TASK STATEMENT
Reproduce every one of the entries below verbatim, line for line.

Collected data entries

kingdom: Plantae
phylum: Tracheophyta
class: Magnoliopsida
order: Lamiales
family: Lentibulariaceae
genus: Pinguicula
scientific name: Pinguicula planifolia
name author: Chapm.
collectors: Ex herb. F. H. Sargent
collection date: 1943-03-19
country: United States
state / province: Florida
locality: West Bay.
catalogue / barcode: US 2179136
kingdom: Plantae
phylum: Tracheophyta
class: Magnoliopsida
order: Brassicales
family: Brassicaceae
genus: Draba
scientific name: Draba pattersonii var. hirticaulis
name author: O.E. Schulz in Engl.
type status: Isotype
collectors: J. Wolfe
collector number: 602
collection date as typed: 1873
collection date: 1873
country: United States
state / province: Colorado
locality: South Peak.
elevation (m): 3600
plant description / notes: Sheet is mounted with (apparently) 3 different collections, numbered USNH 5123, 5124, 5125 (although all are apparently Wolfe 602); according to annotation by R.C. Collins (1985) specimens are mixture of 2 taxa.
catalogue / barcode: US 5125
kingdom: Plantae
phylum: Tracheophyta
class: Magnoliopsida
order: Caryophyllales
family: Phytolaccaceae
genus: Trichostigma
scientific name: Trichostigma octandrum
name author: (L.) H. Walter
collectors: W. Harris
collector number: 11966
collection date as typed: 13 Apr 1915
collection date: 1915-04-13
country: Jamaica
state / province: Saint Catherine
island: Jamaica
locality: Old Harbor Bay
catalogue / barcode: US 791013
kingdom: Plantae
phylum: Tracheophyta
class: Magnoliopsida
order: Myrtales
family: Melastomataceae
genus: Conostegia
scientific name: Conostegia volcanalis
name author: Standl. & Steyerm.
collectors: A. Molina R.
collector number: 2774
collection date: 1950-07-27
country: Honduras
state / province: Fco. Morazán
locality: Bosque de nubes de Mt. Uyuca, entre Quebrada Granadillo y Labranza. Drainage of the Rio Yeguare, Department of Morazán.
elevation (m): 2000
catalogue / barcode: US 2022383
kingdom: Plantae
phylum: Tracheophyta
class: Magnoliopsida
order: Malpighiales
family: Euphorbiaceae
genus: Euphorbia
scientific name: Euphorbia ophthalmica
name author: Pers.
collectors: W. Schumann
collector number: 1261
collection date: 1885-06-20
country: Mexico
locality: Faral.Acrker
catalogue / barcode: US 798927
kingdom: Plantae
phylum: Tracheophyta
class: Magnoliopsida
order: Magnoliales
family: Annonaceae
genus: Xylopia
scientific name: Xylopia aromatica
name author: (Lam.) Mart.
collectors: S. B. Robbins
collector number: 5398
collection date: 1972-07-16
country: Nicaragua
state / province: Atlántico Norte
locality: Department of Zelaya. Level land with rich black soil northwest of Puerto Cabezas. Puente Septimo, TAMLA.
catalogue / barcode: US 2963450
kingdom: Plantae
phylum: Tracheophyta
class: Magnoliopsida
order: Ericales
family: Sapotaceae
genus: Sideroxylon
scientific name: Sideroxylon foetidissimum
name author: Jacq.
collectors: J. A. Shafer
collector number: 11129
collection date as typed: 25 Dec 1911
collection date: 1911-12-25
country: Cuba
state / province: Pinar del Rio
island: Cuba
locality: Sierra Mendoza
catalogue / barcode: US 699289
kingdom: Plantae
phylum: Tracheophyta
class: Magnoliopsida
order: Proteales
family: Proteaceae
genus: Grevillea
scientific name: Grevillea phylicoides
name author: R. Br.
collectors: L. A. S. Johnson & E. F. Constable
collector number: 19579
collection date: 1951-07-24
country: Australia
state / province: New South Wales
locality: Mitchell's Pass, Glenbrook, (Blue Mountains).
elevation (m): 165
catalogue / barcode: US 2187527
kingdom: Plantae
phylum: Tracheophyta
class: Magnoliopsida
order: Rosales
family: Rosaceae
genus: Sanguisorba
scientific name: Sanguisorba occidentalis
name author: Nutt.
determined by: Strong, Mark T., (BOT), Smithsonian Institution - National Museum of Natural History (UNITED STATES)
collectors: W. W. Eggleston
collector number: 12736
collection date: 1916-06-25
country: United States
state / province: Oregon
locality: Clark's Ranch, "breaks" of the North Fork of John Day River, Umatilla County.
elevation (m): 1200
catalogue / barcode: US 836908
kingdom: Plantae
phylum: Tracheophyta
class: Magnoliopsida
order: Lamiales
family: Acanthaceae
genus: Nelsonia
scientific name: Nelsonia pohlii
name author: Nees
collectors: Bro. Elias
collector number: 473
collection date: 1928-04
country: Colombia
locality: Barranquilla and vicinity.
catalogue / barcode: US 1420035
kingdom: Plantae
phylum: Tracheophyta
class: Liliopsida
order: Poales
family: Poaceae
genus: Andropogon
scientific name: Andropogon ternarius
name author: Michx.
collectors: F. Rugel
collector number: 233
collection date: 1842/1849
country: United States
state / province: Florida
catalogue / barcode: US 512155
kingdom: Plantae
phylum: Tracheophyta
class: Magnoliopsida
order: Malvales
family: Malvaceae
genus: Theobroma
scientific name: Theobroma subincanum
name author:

SOLUTION BELOW
kingdom: Plantae
phylum: Tracheophyta
class: Magnoliopsida
order: Lamiales
family: Lentibulariaceae
genus: Pinguicula
scientific name: Pinguicula planifolia
name author: Chapm.
collectors: Ex herb. F. H. Sargent
collection date: 1943-03-19
country: United States
state / province: Florida
locality: West Bay.
catalogue / barcode: US 2179136
kingdom: Plantae
phylum: Tracheophyta
class: Magnoliopsida
order: Brassicales
family: Brassicaceae
genus: Draba
scientific name: Draba pattersonii var. hirticaulis
name author: O.E. Schulz in Engl.
type status: Isotype
collectors: J. Wolfe
collector number: 602
collection date as typed: 1873
collection date: 1873
country: United States
state / province: Colorado
locality: South Peak.
elevation (m): 3600
plant description / notes: Sheet is mounted with (apparently) 3 different collections, numbered USNH 5123, 5124, 5125 (although all are apparently Wolfe 602); according to annotation by R.C. Collins (1985) specimens are mixture of 2 taxa.
catalogue / barcode: US 5125
kingdom: Plantae
phylum: Tracheophyta
class: Magnoliopsida
order: Caryophyllales
family: Phytolaccaceae
genus: Trichostigma
scientific name: Trichostigma octandrum
name author: (L.) H. Walter
collectors: W. Harris
collector number: 11966
collection date as typed: 13 Apr 1915
collection date: 1915-04-13
country: Jamaica
state / province: Saint Catherine
island: Jamaica
locality: Old Harbor Bay
catalogue / barcode: US 791013
kingdom: Plantae
phylum: Tracheophyta
class: Magnoliopsida
order: Myrtales
family: Melastomataceae
genus: Conostegia
scientific name: Conostegia volcanalis
name author: Standl. & Steyerm.
collectors: A. Molina R.
collector number: 2774
collection date: 1950-07-27
country: Honduras
state / province: Fco. Morazán
locality: Bosque de nubes de Mt. Uyuca, entre Quebrada Granadillo y Labranza. Drainage of the Rio Yeguare, Department of Morazán.
elevation (m): 2000
catalogue / barcode: US 2022383
kingdom: Plantae
phylum: Tracheophyta
class: Magnoliopsida
order: Malpighiales
family: Euphorbiaceae
genus: Euphorbia
scientific name: Euphorbia ophthalmica
name author: Pers.
collectors: W. Schumann
collector number: 1261
collection date: 1885-06-20
country: Mexico
locality: Faral.Acrker
catalogue / barcode: US 798927
kingdom: Plantae
phylum: Tracheophyta
class: Magnoliopsida
order: Magnoliales
family: Annonaceae
genus: Xylopia
scientific name: Xylopia aromatica
name author: (Lam.) Mart.
collectors: S. B. Robbins
collector number: 5398
collection date: 1972-07-16
country: Nicaragua
state / province: Atlántico Norte
locality: Department of Zelaya. Level land with rich black soil northwest of Puerto Cabezas. Puente Septimo, TAMLA.
catalogue / barcode: US 2963450
kingdom: Plantae
phylum: Tracheophyta
class: Magnoliopsida
order: Ericales
family: Sapotaceae
genus: Sideroxylon
scientific name: Sideroxylon foetidissimum
name author: Jacq.
collectors: J. A. Shafer
collector number: 11129
collection date as typed: 25 Dec 1911
collection date: 1911-12-25
country: Cuba
state / province: Pinar del Rio
island: Cuba
locality: Sierra Mendoza
catalogue / barcode: US 699289
kingdom: Plantae
phylum: Tracheophyta
class: Magnoliopsida
order: Proteales
family: Proteaceae
genus: Grevillea
scientific name: Grevillea phylicoides
name author: R. Br.
collectors: L. A. S. Johnson & E. F. Constable
collector number: 19579
collection date: 1951-07-24
country: Australia
state / province: New South Wales
locality: Mitchell's Pass, Glenbrook, (Blue Mountains).
elevation (m): 165
catalogue / barcode: US 2187527
kingdom: Plantae
phylum: Tracheophyta
class: Magnoliopsida
order: Rosales
family: Rosaceae
genus: Sanguisorba
scientific name: Sanguisorba occidentalis
name author: Nutt.
determined by: Strong, Mark T., (BOT), Smithsonian Institution - National Museum of Natural History (UNITED STATES)
collectors: W. W. Eggleston
collector number: 12736
collection date: 1916-06-25
country: United States
state / province: Oregon
locality: Clark's Ranch, "breaks" of the North Fork of John Day River, Umatilla County.
elevation (m): 1200
catalogue / barcode: US 836908
kingdom: Plantae
phylum: Tracheophyta
class: Magnoliopsida
order: Lamiales
family: Acanthaceae
genus: Nelsonia
scientific name: Nelsonia pohlii
name author: Nees
collectors: Bro. Elias
collector number: 473
collection date: 1928-04
country: Colombia
locality: Barranquilla and vicinity.
catalogue / barcode: US 1420035
kingdom: Plantae
phylum: Tracheophyta
class: Liliopsida
order: Poales
family: Poaceae
genus: Andropogon
scientific name: Andropogon ternarius
name author: Michx.
collectors: F. Rugel
collector number: 233
collection date: 1842/1849
country: United States
state / province: Florida
catalogue / barcode: US 512155
kingdom: Plantae
phylum: Tracheophyta
class: Magnoliopsida
order: Malvales
family: Malvaceae
genus: Theobroma
scientific name: Theobroma subincanum
name author:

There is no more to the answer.